GIVEN PASSAGE START
This equipment comprises several indispensable components, including a flooding system that maintains a constant temperature and pressure, a core holder, a confining pressure system, a micro-CT scan system, and visualization and analysis software. It operates effectively within a working pressure range of 0–25 MPa and supports a flow rate of 0–200 mL/min. The heating temperature is adjustable from room temperature to 200 °C, while the cooling temperature can be set from room temperature down to −20 °C. The equipment requires a power supply of 380 V at 50 Hz. Additionally, the core holder is compatible with core diameters of 5 mm and 25 mm cylinders.

2.4. Experimental Setups and Procedures

The experiment on the injection and production process of underground gas storage (UGS) used high-purity nitrogen (99.99%) to simulate natural gas present in the reservoir. To replicate the presence of irreducible water in the formation and enhance the micro-CT imaging of irreducible water in the core plugs, a 10% concentration solution of potassium iodide was used. The confining pressure for the core sample was set at 15 MPa, while the pore pressure during the injection and production process ranged from 5 MPa to 13 MPa. The physical experiment for each core plug involved the following specific steps:
1. Weigh the core plug and place it in the core holder. Increase the confining pressure to 15 MPa and close the outlet. Raise the pore pressure to 13 MPa and maintain it for certain period, after which a micro-CT scan is performed.
GIVEN PASSAGE END
DATASET EXCERPTS START
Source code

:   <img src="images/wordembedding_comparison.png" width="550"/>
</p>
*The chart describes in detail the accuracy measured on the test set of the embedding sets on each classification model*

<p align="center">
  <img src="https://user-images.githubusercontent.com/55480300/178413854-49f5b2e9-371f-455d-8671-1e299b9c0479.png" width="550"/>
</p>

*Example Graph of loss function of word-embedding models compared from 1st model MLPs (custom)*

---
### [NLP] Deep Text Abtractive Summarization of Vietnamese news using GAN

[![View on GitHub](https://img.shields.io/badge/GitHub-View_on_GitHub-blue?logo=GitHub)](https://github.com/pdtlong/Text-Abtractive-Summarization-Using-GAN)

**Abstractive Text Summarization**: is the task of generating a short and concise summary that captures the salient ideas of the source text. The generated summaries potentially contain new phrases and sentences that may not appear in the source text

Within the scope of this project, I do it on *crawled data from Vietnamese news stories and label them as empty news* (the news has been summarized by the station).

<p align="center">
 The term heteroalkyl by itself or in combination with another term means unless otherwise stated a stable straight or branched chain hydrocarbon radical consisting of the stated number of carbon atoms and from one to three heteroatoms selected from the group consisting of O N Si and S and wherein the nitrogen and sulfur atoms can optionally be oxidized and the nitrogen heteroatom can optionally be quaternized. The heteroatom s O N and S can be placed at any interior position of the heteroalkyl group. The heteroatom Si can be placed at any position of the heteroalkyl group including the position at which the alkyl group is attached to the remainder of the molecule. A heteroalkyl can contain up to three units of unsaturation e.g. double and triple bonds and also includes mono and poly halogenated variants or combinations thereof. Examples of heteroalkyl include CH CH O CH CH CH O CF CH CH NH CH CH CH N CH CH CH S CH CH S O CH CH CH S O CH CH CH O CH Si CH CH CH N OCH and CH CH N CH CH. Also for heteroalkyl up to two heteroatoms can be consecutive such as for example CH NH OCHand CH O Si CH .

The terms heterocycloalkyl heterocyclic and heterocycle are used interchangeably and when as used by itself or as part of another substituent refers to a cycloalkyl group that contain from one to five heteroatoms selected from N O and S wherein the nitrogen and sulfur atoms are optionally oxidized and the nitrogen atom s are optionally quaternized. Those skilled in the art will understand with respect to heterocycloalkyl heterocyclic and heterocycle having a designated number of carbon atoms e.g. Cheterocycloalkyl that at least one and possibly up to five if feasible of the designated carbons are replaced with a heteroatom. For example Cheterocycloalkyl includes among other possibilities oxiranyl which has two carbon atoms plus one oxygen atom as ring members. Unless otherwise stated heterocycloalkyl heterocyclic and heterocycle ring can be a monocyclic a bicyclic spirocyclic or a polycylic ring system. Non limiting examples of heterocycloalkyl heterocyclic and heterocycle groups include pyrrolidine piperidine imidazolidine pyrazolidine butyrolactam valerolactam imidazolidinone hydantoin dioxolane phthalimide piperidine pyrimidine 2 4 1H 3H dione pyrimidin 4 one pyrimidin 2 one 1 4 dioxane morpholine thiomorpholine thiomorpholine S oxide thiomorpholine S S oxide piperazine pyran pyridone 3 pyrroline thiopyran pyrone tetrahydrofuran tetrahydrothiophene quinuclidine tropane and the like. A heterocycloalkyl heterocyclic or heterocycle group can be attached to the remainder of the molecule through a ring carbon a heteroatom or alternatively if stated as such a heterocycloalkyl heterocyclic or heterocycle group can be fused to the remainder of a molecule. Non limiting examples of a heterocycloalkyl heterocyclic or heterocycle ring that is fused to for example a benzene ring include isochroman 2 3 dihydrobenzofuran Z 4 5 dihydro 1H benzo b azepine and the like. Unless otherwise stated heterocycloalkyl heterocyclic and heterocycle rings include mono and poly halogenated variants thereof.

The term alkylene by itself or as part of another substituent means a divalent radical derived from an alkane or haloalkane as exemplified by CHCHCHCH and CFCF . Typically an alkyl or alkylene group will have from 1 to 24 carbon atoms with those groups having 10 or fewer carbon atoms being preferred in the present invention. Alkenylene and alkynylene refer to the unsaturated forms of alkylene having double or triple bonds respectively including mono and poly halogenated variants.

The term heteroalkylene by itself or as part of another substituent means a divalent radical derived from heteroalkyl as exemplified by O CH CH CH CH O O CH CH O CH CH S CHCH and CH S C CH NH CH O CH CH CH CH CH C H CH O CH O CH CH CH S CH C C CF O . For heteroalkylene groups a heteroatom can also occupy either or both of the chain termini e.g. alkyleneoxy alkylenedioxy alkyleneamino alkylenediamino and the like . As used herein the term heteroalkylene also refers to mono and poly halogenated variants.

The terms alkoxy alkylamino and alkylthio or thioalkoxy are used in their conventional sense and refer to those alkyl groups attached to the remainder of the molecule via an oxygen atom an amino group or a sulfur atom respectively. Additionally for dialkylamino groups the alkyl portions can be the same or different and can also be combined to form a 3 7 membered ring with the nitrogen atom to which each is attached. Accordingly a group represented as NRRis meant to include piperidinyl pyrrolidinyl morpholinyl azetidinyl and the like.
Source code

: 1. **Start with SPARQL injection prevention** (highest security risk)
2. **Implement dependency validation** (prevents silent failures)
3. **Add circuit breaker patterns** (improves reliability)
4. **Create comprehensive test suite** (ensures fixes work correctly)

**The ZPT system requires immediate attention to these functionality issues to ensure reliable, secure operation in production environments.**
DATASET EXCERPTS END
CHECK YOUR UNDERSTANDING:
**a.** List the components of the equipment described in the gas storage passage.
**b.** According to the gas storage passage, what gas was used to simulate the natural gas in the reservoir?

RESPONSES BY ITEM NUMBER:
**a.**
- A flooding system that maintains a constant temperature and pressure
- A core holder
- A confining pressure system
- A micro-CT scan system
- Visualization and analysis software

**b.** High-purity nitrogen (99.99%).